Think about times when we feel that shiver of emotion – the awe – in the presence of the purest beauty – a butterfly on a flower, a perfect song, a child’s eyes. Each experience is called an experiential appreciation. The phenomenon reflects both the deep connection to events as they transpire and the ability to extract value from them. When people are open to such encounters, these moments enhance how they view their own lives. And we don’t want to miss them.
Subsequent study results show that the more participants recognized the worth and beauty in small things, their own existence ramped up in value. Even when studies were controlled for other aspects of a meaningful life, these two elements related strongly to each other.
Final results align with the original theory: Fully seeing and highly regarding beauty is as powerful as a sense of overarching purpose.

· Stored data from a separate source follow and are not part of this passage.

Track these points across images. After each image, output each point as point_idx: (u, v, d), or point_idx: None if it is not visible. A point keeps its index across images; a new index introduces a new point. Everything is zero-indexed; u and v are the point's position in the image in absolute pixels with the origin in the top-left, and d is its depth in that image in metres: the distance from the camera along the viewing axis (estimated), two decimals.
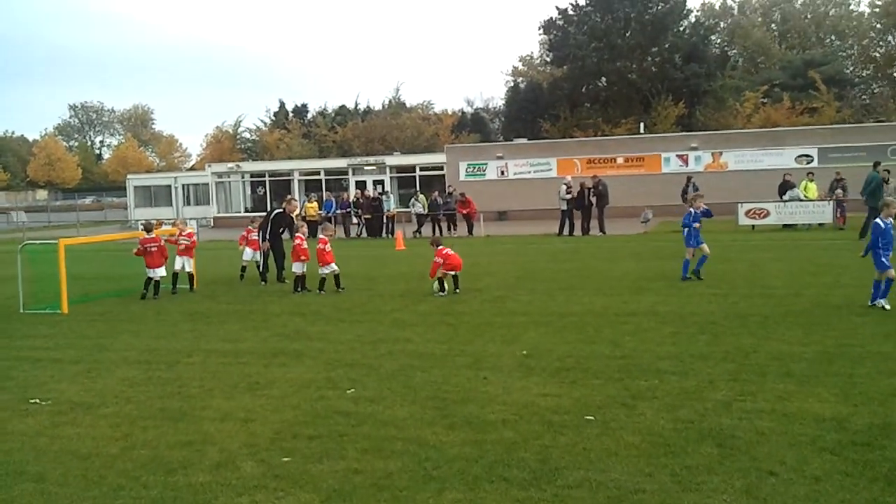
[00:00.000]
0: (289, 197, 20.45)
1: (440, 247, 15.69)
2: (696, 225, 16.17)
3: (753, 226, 29.87)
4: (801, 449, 6.23)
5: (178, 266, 17.42)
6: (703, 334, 10.75)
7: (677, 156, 41.59)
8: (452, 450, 6.46)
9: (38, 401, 8.42)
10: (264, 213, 20.12)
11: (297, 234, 17.11)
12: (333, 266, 16.27)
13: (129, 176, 59.55)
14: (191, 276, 17.63)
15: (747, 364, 9.00)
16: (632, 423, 6.98)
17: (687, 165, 40.69)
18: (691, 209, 16.37)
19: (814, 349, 9.62)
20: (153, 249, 16.44)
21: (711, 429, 6.77)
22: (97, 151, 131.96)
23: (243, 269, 19.48)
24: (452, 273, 15.55)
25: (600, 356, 9.64)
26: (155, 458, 6.52)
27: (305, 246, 16.56)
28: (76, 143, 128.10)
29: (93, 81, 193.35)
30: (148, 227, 17.06)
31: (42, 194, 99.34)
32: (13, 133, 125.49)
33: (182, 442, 6.89)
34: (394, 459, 6.29)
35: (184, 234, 17.69)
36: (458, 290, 15.45)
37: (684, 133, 48.21)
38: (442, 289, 15.38)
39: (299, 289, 16.48)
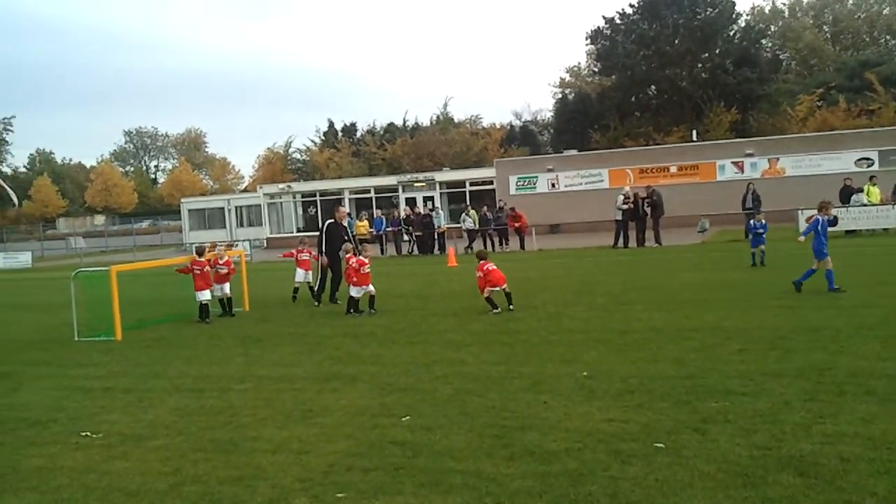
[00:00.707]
0: (338, 206, 20.40)
1: (482, 261, 15.49)
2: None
3: None
4: (891, 478, 5.73)
5: (217, 294, 17.38)
6: (773, 350, 10.22)
7: (732, 163, 40.78)
8: (514, 483, 6.09)
9: (88, 434, 8.27)
10: (317, 233, 20.02)
11: (347, 255, 16.93)
12: (370, 287, 16.25)
13: (183, 199, 60.43)
14: (229, 299, 17.59)
15: (823, 382, 8.45)
16: (705, 451, 6.53)
17: (743, 172, 39.86)
18: (819, 216, 15.37)
19: (893, 364, 9.03)
20: (197, 272, 16.53)
21: (791, 456, 6.29)
22: (152, 176, 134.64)
23: (296, 290, 19.40)
24: (498, 289, 15.22)
25: (665, 376, 9.18)
26: (205, 495, 6.27)
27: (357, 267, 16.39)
28: (132, 169, 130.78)
29: (146, 107, 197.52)
30: (200, 251, 17.13)
31: (100, 219, 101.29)
32: (70, 160, 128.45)
33: (233, 477, 6.63)
34: (452, 495, 5.94)
35: (221, 261, 17.62)
36: (511, 308, 15.09)
37: (739, 139, 47.27)
38: (494, 307, 15.03)
39: (352, 311, 16.24)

We like confirmation that the link between beauty and meaning is scientifically sound. Especially after recent killings of schoolchildren in Texas and grocery-shoppers in New York. In our work, we can’t look away. Like you readers, horrific images stay with us when we close our eyes. And these crimes, again and again, force us to question our very humanity and why we’re here on this planet. The meaning in our lives.
For those who were directly impacted and lost loved ones in despicable ways, noticing and valuing beauty feels like a luxury not available to them. Ridiculous, even. The meaning was embedded in those relationships. Now they’re gone. Coherence, purpose and existential mattering went out the window. Nothing would make sense anymore. Where would we go from here?
We can’t say. We just wanted to note this scientific realization and add a tool to the toolbox. And we’ll do our best to capture lovely moments – cherish them – and hold on as long as we can. Even when they’re difficult to find.